Schwache Beteiligung

Doch der Grosstest war ein Flop. Wie der Genfer Projektleiter, Michel Warynski, gestern an einem E-Government-Symposium in Biel sagte, war die Beteiligung äusserst schwach. Zahlen wollte er zwar noch keine verraten, die würden in den nächsten Tagen von der Staatskanzlei bekannt gegeben. Doch Warynski verhehlte gegenüber dem «Bund» nicht, dass die Beteiligung weit davon entfernt war, Rückschlüsse für den E-Voting-Ernstfall zu ziehen. Man habe gemeint, die Jugendlichen würden sich von der neuen Technologie speziell angesprochen fühlen, sagte Warynski. Dass dies überhaupt nicht der Fall war, könne er sich nur mit dem Prüfungsstress erklären, in dem sich die Schülerinnen und Schüler Anfang Juni befunden hätten.

GESPEICHERTE EINTRÄGE:

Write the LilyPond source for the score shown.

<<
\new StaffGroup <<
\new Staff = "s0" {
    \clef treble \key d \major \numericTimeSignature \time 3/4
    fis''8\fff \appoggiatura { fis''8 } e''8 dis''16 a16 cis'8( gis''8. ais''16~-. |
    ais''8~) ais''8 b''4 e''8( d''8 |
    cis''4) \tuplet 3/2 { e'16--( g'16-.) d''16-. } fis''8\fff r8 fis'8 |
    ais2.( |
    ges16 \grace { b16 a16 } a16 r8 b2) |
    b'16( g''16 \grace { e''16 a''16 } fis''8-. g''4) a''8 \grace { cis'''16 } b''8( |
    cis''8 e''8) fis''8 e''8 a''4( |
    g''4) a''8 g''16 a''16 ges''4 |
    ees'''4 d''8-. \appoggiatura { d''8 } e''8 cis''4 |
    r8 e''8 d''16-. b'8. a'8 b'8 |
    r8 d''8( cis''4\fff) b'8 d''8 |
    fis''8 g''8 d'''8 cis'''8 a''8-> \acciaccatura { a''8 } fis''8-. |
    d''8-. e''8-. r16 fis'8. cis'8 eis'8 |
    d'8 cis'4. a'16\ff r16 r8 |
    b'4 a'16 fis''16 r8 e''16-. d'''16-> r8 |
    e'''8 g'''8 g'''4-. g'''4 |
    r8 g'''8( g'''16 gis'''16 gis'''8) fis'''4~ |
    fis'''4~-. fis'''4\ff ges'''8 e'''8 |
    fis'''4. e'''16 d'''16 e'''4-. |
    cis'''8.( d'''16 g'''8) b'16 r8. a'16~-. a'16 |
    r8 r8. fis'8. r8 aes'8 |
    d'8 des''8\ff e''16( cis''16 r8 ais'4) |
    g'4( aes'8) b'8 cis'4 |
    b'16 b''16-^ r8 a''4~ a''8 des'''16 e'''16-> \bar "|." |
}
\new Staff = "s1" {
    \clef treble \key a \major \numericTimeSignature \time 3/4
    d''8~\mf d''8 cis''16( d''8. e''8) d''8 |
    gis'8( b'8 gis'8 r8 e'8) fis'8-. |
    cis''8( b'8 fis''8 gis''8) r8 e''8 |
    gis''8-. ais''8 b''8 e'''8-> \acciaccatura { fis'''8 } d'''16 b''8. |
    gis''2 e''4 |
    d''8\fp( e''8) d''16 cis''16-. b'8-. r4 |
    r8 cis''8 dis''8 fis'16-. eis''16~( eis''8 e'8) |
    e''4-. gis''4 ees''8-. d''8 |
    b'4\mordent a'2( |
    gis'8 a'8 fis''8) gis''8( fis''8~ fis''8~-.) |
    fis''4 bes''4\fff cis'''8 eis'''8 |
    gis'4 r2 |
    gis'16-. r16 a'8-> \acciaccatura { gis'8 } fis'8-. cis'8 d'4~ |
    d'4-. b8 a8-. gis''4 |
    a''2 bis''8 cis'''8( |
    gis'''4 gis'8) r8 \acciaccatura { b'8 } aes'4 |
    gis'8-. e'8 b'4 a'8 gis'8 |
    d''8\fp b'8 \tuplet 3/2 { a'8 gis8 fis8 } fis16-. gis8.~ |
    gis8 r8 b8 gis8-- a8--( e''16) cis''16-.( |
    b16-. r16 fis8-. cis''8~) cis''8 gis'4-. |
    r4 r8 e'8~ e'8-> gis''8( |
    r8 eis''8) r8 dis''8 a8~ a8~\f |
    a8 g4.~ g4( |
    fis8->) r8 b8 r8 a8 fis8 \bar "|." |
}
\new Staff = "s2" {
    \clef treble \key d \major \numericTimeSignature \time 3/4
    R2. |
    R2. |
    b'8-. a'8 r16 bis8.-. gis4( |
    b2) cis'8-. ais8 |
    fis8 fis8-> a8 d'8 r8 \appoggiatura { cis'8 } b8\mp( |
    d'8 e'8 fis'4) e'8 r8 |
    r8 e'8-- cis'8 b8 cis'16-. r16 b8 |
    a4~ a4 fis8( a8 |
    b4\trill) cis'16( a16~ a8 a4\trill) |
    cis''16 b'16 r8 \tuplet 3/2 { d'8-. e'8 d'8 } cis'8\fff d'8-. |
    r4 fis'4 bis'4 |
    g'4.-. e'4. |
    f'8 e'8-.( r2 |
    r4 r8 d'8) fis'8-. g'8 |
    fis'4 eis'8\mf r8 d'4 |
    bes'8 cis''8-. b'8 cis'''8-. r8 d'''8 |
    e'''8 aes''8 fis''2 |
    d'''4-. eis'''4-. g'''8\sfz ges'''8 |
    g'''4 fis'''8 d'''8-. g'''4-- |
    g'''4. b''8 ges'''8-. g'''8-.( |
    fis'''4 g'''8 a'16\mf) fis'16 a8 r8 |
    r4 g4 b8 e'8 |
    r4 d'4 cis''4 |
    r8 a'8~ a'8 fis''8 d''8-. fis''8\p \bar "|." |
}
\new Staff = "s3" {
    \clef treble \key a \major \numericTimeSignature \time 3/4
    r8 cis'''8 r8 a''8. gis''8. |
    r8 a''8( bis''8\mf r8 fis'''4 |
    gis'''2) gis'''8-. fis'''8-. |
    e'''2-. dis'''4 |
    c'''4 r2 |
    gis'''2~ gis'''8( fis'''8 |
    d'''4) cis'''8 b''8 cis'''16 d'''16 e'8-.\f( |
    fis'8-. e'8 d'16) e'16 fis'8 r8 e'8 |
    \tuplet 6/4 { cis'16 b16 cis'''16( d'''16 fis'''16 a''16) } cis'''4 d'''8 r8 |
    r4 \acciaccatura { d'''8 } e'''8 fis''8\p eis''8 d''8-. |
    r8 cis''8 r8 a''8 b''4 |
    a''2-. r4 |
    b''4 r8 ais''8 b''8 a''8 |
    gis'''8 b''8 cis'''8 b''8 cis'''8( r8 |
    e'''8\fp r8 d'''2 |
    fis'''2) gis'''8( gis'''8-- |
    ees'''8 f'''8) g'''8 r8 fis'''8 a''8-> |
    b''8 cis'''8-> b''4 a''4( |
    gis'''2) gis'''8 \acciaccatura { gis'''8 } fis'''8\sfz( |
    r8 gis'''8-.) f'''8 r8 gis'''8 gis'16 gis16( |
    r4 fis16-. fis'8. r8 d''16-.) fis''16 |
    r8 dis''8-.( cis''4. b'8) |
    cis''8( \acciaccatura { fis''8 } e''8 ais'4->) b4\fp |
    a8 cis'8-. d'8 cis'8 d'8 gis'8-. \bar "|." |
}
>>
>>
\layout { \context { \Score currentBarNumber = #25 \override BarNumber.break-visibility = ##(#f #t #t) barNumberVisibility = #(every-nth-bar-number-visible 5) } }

IHRE AUFGABEN:
1. Geben Sie im Text zum E-Voting-Test den Abschnitt von „Schwache Beteiligung“ bis „Juni befunden hätten.“ erneut wieder und tauschen Sie dabei „Flop“ gegen „Misserfolg“ aus.
2. Womit erklärt Warynski laut dem Text zum E-Voting-Test die geringe Beteiligung der Jugendlichen? Antworten Sie in ein bis drei Sätzen.
3. Schreiben Sie den Text zum E-Voting-Test im Anschluss an seinen letzten Satz weiter.

ANTWORTEN IM EINZELNEN:
1.
Schwache Beteiligung

Doch der Grosstest war ein Misserfolg. Wie der Genfer Projektleiter, Michel Warynski, gestern an einem E-Government-Symposium in Biel sagte, war die Beteiligung äusserst schwach. Zahlen wollte er zwar noch keine verraten, die würden in den nächsten Tagen von der Staatskanzlei bekannt gegeben. Doch Warynski verhehlte gegenüber dem «Bund» nicht, dass die Beteiligung weit davon entfernt war, Rückschlüsse für den E-Voting-Ernstfall zu ziehen. Man habe gemeint, die Jugendlichen würden sich von der neuen Technologie speziell angesprochen fühlen, sagte Warynski. Dass dies überhaupt nicht der Fall war, könne er sich nur mit dem Prüfungsstress erklären, in dem sich die Schülerinnen und Schüler Anfang Juni befunden hätten.

2. Man hatte erwartet, dass sich die Jugendlichen von der neuen Technologie besonders angesprochen fühlen würden. Warynski kann sich die schwache Beteiligung nur mit dem Prüfungsstress erklären, in dem sich die Schülerinnen und Schüler Anfang Juni befunden hätten.

3.
Zurückbuchstabiert

Der Rückschlag ist nicht der erste der Genfer E-Voting-Promotoren. Noch vor einem Jahr hatten sie sich felsenfest überzeugt gezeigt, im ersten Halbjahr 2002 eine erste elektronische Abstimmung durchführen zu können. Inzwischen mussten sie gewaltig zurückbuchstabieren. Der Ernstfall wurde um ein Jahr - auf das erste Halbjahr 2003 - verschoben.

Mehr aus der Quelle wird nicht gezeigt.